The big kitty used this unfortunate tree to sharpen its claws.

There is something fascinating about walking in the grass and being in the look-out for animals… It goes without saying that we are terrible at spotting anything – while Prem and Hasbin, our guides, manage to make out imprints out of the dirt and animals out of black spots in the distance. In the end, we are fortunate to meet several rhinoceros, crocodiles and witness the presence of sloth bears and tigers. Not bad just for one day! Safaris usually last for days – imagine what we could have seen?!… If you are ever in the region, we highly recommend this respectful way to see animals – don’t hesitate to contact Prem (+977 981-6207244)!

Note on animal welfare

I’ve mentioned it before, when we were in the Indian Thar desert: every tourist activity that involves living beings, especially animals, can hide a hideous reality. I would recommend all travellers to read this great article from the Broke Backpacker, written by a vet who worked in Sri Lanka with elephants: How to Stop Abuse in the Elephant Tourism Industry (2024). In short: never ride an elephant (they are basically tortured to accept you on their back), do your research before doing anything with animals and only go for activities where you are not in direct contact with the animals. For instance, if you want to witness the majesty of elephants, do not ride them, bath or feed them – just join them in their walks, by their sides. All advice can be summarized in one sentence: the further you are from animals, the better they are. ๐Ÿ˜‰

Note on environmental protection and fires

Since our arrival to Nepal, the sky has been almost always clouded with a thick smug – to the extend that we could not see the sun through it in Kathmandu and Pokhara. No chance for us to see the mighty Himalayas from the valleys, and we were only able to get some nice views in the very early morning. The culprits? Regular pollution and massive fires in the North of India and in the South of Nepal.

» **Rows**:
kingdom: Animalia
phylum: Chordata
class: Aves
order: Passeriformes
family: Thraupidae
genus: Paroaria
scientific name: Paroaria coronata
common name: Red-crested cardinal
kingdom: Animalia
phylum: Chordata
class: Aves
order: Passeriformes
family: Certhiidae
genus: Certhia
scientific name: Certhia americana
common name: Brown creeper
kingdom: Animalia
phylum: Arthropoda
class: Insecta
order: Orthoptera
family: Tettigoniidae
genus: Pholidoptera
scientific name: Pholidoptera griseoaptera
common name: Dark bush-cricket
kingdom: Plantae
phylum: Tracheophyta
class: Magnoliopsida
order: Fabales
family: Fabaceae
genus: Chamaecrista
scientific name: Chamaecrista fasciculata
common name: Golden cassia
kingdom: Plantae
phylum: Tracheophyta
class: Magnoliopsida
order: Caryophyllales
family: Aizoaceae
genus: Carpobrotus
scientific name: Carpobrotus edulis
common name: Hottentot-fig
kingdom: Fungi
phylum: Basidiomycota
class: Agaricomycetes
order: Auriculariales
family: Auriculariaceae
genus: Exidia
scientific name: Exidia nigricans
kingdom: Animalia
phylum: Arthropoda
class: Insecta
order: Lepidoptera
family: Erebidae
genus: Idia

» **Your goal**: Write out the part of the safari excerpt that begins with the words "There is something" and ends with "Prem (+977 981-6207244)!", keeping every word and mark unchanged. Rely only on the safari excerpt for what it says.

» **The answer**:
There is something fascinating about walking in the grass and being in the look-out for animals… It goes without saying that we are terrible at spotting anything – while Prem and Hasbin, our guides, manage to make out imprints out of the dirt and animals out of black spots in the distance. In the end, we are fortunate to meet several rhinoceros, crocodiles and witness the presence of sloth bears and tigers. Not bad just for one day! Safaris usually last for days – imagine what we could have seen?!… If you are ever in the region, we highly recommend this respectful way to see animals – don’t hesitate to contact Prem (+977 981-6207244)!